## WHAT IS NEEDED
Gather every line in the rows below that contains the string "příslušenství". Case counts.

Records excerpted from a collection
═══

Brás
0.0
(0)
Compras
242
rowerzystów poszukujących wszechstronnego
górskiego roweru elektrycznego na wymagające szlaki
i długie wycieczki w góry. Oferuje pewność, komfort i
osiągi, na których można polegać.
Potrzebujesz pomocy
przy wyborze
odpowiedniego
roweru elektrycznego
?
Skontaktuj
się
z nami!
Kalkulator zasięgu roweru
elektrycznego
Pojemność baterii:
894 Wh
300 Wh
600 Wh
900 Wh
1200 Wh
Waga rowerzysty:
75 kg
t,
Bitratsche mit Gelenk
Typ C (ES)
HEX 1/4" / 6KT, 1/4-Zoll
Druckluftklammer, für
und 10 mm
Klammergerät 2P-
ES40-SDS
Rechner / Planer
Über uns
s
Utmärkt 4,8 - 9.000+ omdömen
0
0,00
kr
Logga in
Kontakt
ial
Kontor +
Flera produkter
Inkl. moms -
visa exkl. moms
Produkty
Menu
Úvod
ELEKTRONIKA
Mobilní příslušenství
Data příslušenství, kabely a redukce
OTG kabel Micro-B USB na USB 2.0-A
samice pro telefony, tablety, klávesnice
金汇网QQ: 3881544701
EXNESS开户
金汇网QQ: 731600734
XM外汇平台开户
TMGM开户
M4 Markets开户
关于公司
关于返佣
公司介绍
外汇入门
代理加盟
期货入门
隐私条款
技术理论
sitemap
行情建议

═══

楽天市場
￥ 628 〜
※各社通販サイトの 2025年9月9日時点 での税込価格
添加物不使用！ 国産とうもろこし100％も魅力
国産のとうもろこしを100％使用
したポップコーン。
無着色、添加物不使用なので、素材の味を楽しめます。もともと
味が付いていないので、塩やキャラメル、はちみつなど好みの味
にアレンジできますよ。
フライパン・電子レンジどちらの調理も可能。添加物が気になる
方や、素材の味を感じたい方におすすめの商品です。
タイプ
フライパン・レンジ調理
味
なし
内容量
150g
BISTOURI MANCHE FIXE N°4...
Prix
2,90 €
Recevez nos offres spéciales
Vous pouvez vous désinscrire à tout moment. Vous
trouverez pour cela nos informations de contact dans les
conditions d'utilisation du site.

═══

## YOUR RESPONSE
Mobilní příslušenství
Data příslušenství, kabely a redukce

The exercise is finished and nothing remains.